▶ _DIRECTIONS FOR THIS TASK_
Every line of the entries below from the one containing "Alimentación" to the one containing "ミノキシジルを国内最大濃度の5%配合しており、壮年性", both ends included, must be written out exactly. No other line belongs in the answer.

Records excerpted from a collection
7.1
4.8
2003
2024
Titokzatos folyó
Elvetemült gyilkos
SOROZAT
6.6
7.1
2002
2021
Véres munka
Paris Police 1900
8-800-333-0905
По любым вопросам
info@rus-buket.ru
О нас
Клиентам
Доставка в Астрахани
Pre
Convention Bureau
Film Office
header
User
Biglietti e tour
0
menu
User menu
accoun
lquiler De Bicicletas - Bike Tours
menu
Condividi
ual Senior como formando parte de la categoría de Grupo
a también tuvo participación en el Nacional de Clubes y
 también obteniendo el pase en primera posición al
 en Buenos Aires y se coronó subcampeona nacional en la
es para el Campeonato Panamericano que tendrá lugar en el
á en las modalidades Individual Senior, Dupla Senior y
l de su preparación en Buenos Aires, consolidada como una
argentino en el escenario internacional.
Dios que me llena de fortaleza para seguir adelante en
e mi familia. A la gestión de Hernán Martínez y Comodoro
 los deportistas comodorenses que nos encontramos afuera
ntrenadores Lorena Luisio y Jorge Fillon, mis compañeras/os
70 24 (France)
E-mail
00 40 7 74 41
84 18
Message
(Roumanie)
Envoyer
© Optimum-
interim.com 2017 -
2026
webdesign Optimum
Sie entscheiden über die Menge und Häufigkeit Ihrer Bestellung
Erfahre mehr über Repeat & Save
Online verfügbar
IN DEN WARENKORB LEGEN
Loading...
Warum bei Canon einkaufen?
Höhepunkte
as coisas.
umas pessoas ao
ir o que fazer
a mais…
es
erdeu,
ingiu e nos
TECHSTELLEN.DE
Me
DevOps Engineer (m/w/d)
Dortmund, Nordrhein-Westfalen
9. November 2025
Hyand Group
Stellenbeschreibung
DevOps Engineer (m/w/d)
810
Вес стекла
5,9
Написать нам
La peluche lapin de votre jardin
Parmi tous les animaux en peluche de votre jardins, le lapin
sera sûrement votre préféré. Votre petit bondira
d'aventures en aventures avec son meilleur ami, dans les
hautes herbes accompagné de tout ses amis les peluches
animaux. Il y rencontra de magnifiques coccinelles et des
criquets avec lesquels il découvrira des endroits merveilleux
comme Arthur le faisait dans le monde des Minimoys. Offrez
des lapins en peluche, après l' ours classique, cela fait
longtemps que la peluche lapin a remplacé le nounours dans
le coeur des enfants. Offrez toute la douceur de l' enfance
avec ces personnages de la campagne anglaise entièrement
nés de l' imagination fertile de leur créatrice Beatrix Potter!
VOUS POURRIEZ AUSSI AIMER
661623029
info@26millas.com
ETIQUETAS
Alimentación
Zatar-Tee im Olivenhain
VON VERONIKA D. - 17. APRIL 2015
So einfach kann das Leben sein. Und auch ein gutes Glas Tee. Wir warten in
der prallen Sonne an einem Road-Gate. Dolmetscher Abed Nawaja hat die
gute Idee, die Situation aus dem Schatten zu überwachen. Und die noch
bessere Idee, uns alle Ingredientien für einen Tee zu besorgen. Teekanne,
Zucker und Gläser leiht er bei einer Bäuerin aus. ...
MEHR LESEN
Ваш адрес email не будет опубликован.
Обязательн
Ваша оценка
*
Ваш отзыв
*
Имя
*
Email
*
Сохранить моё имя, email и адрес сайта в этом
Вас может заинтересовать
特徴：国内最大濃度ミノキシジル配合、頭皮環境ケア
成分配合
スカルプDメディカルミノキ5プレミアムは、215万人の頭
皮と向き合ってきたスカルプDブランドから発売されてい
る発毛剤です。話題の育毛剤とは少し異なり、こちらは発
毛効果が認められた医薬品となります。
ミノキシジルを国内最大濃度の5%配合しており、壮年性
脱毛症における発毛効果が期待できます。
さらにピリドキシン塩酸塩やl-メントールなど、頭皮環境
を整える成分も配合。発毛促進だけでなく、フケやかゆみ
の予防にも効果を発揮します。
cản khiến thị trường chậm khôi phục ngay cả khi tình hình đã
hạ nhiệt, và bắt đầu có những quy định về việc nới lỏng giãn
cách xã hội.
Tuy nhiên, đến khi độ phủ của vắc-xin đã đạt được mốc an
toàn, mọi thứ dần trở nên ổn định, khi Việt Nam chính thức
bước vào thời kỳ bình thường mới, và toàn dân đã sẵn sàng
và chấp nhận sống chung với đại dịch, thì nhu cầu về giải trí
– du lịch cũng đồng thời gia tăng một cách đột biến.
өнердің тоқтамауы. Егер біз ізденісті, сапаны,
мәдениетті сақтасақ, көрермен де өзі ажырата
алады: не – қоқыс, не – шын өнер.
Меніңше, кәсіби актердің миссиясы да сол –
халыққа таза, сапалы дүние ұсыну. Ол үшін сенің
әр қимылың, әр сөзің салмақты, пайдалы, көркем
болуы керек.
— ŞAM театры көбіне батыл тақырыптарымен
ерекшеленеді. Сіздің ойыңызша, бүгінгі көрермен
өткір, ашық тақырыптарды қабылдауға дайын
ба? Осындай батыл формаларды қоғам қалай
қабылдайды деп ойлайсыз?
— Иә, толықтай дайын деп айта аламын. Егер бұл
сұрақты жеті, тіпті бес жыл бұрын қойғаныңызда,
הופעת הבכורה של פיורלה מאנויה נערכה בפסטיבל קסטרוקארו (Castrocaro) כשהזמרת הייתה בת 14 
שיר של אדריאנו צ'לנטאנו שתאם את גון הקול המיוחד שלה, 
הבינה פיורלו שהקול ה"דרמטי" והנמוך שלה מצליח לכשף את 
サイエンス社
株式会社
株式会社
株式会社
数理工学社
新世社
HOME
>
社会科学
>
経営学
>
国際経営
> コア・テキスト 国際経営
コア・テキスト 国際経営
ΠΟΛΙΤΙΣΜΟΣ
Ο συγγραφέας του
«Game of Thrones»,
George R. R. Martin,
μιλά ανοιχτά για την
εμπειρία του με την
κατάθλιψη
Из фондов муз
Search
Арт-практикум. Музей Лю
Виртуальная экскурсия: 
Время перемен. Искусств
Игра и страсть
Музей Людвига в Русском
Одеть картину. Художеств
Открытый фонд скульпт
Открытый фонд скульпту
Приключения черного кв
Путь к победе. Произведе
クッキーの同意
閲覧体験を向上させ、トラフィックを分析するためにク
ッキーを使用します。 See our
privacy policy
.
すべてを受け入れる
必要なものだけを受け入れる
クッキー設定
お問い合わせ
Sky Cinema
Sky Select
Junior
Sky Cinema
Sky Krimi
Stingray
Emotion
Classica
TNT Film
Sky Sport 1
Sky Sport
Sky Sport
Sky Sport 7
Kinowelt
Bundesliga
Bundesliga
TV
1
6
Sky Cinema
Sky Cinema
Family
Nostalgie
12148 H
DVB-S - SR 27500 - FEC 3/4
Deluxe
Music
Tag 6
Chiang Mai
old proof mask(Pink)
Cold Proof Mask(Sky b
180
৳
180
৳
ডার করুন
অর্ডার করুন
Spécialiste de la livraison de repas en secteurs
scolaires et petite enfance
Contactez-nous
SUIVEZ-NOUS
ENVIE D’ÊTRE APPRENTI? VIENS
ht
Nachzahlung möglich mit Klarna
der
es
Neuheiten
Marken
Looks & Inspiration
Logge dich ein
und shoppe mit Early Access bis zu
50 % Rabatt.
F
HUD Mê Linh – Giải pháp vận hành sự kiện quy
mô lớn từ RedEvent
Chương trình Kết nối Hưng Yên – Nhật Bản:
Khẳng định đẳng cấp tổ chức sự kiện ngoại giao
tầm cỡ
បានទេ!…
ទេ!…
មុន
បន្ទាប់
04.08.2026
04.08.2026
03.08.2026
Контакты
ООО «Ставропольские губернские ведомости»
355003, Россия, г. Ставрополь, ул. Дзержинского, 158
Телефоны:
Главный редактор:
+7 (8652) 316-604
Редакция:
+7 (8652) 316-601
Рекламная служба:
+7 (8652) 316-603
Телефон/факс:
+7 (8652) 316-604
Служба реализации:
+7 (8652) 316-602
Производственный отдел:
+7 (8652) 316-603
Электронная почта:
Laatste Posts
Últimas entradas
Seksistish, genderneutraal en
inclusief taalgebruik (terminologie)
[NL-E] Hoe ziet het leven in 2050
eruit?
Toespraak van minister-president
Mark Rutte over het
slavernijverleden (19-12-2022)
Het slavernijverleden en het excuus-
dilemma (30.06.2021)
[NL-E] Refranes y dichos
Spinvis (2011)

▶ _EXPECTED ANSWER_
Alimentación
Zatar-Tee im Olivenhain
VON VERONIKA D. - 17. APRIL 2015
So einfach kann das Leben sein. Und auch ein gutes Glas Tee. Wir warten in
der prallen Sonne an einem Road-Gate. Dolmetscher Abed Nawaja hat die
gute Idee, die Situation aus dem Schatten zu überwachen. Und die noch
bessere Idee, uns alle Ingredientien für einen Tee zu besorgen. Teekanne,
Zucker und Gläser leiht er bei einer Bäuerin aus. ...
MEHR LESEN
Ваш адрес email не будет опубликован.
Обязательн
Ваша оценка
*
Ваш отзыв
*
Имя
*
Email
*
Сохранить моё имя, email и адрес сайта в этом
Вас может заинтересовать
特徴：国内最大濃度ミノキシジル配合、頭皮環境ケア
成分配合
スカルプDメディカルミノキ5プレミアムは、215万人の頭
皮と向き合ってきたスカルプDブランドから発売されてい
る発毛剤です。話題の育毛剤とは少し異なり、こちらは発
毛効果が認められた医薬品となります。
ミノキシジルを国内最大濃度の5%配合しており、壮年性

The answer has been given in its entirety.